MOLLY: It's an act. It's a ploy. If you  believe that you're so unworthy that you'd be lucky to get a job, you're much easier to place.

ASHWIN: How?

MOLLY: Because then you'll take the first offer you get. It's brainwashing. Good recruiters don't tell you that garbage. Only bad recruiters do.

ASHWIN: Here's what I don't understand. If they place you in a higher-paying job, they get a better commission.

LIZ: True, but the same goes for real estate agents. If they sell your house for a higher price, their commission goes up - but it's not worth the wait and worry! If you price your house aggressively, meaning at a lower price, it'll fly off the market. Bada bing, bada boom, let's set a closing date. The few extra thousand dollars in commission don't warrant the hassle. Move 'em in, move 'em out.

ASHWIN: Cynical.

MOLLY: Who pays the recruiter, after all? The employer does. Are they telling the recruiter "We want someone fantastic for this job, so go ahead and give us your highest-priced candidate?"

ASHWIN: I see what you're saying. Risky strategy for the recruiter, the more educated job-seekers become.
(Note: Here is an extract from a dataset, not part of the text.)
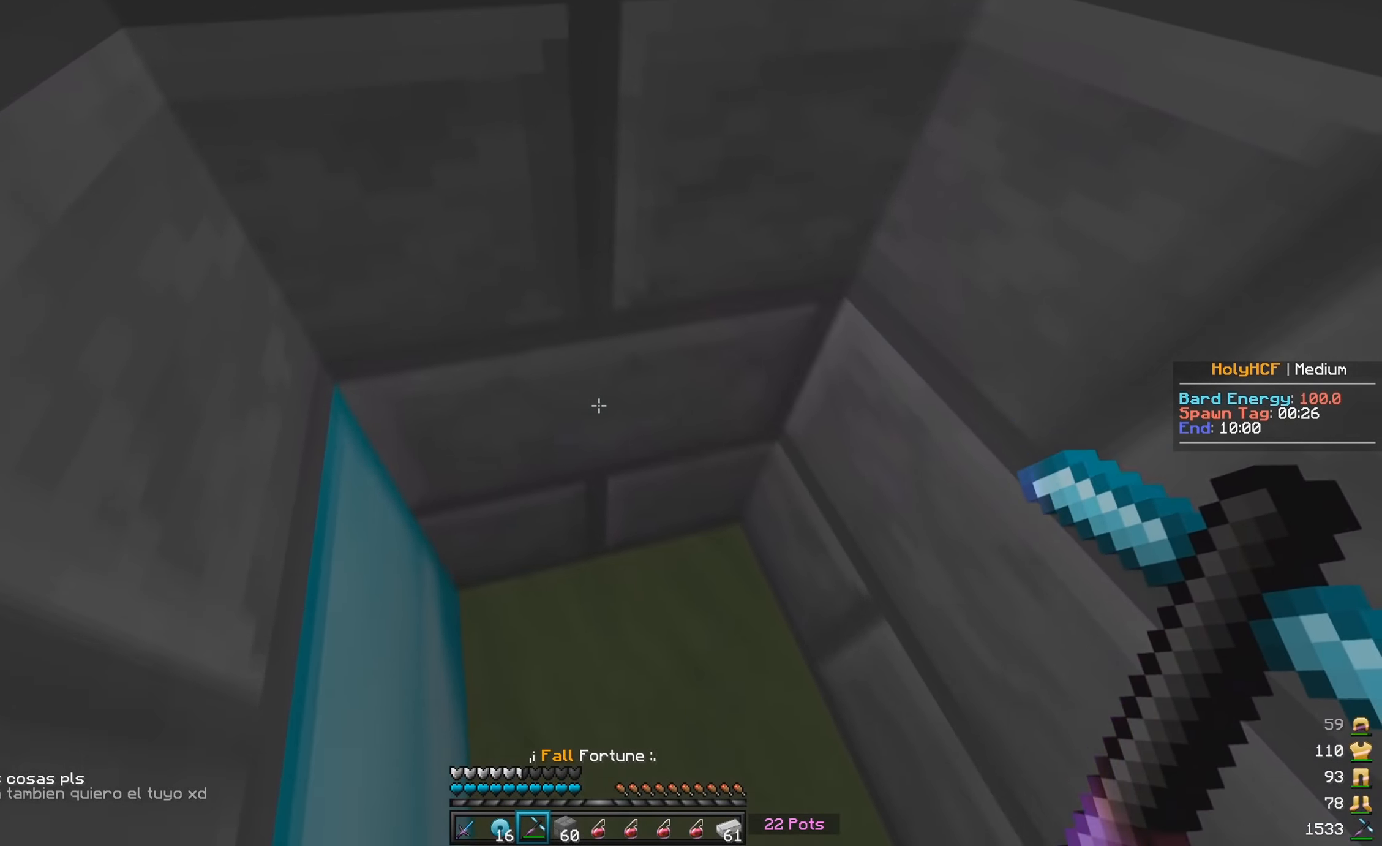
{"keys": [], "mouse": ["left"], "events": [[50, "mouse_left", "down"], [134, "s", "up"], [350, "mouse_left", "up"], [450, "mouse_left", "down"]]}
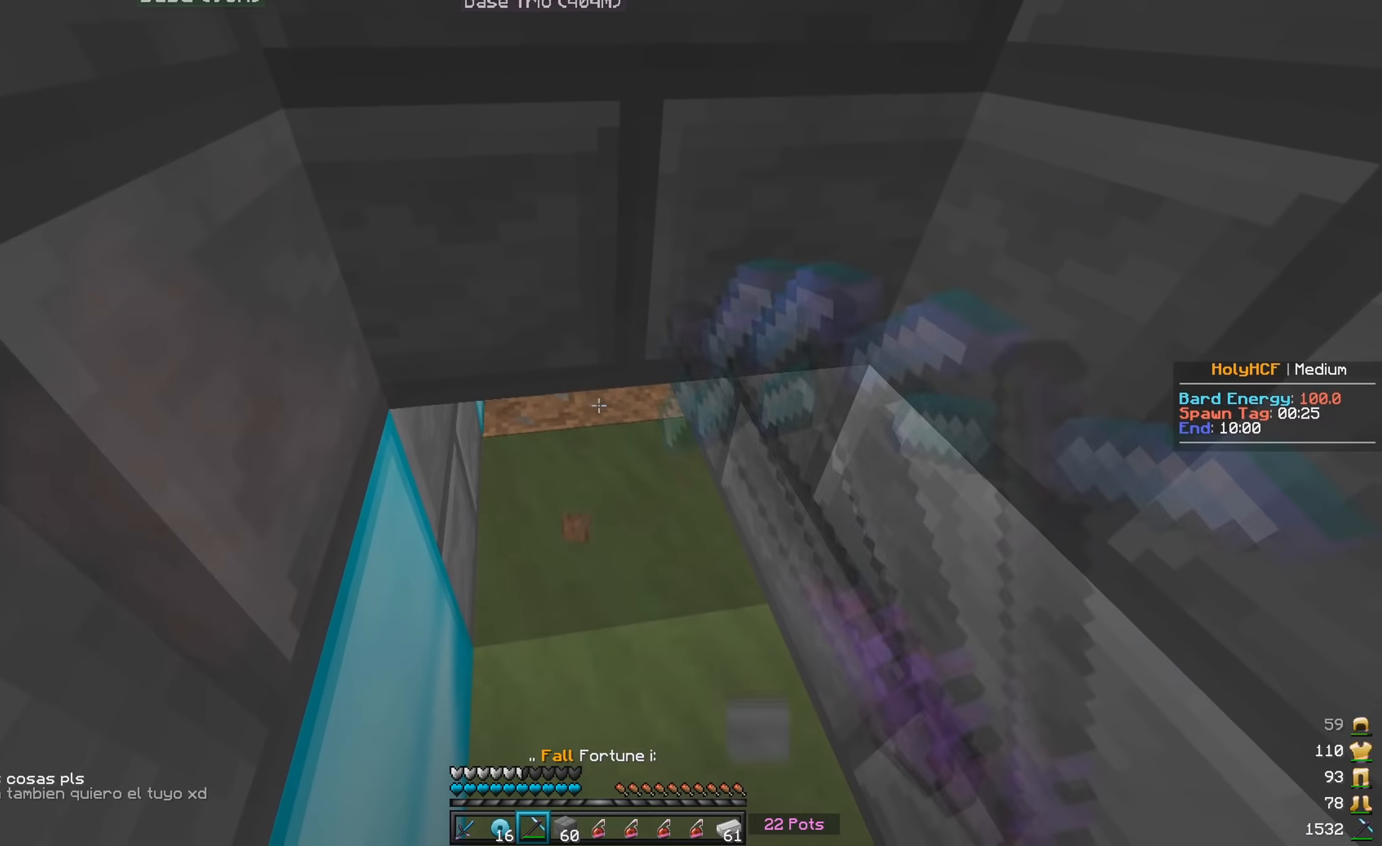
{"keys": [], "mouse": ["right"], "events": [[84, "mouse_left", "up"], [150, "mouse_left", "down"], [250, "mouse_left", "up"], [334, "mouse_right", "down"]]}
MOLLY: Risky for the recruiter, and for the employer, too. Top-drawer organizations and recruiters don't even trifle with that nonsense. They know the market and they know what skills are worth. If a hiring manager or an HR person is out of touch with the market, a good recruiter will set them straight.

ASHWIN: And a bad one will work on the job-seeker's self-esteem so that he or she feels fortunate even to be considered.

LIZ: Exactly. We have a friend whose background was worth about a hundred and twenty thousand dollars a year. He was holding out for that number, as of course we advised him to do. He got a call about a job in New York. It would have required a cross-country move for him and his family. The recruiter said "I don't see you getting a six-figure job in your area for two or three years at the earliest."

ASHWIN: I hope your friend hung up on the recruiter.

MOLLY: Close enough. He told the recruiter to go fly a kite. He got a great job for a hundred and twenty-five thousand dollars about eight weeks later.

ASHWIN: You have to believe in yourself. People have ulterior motives that are not always pure.

MOLLY: Truer words were never spoken. Let's talk about negotiation, and plan your new-job celebration!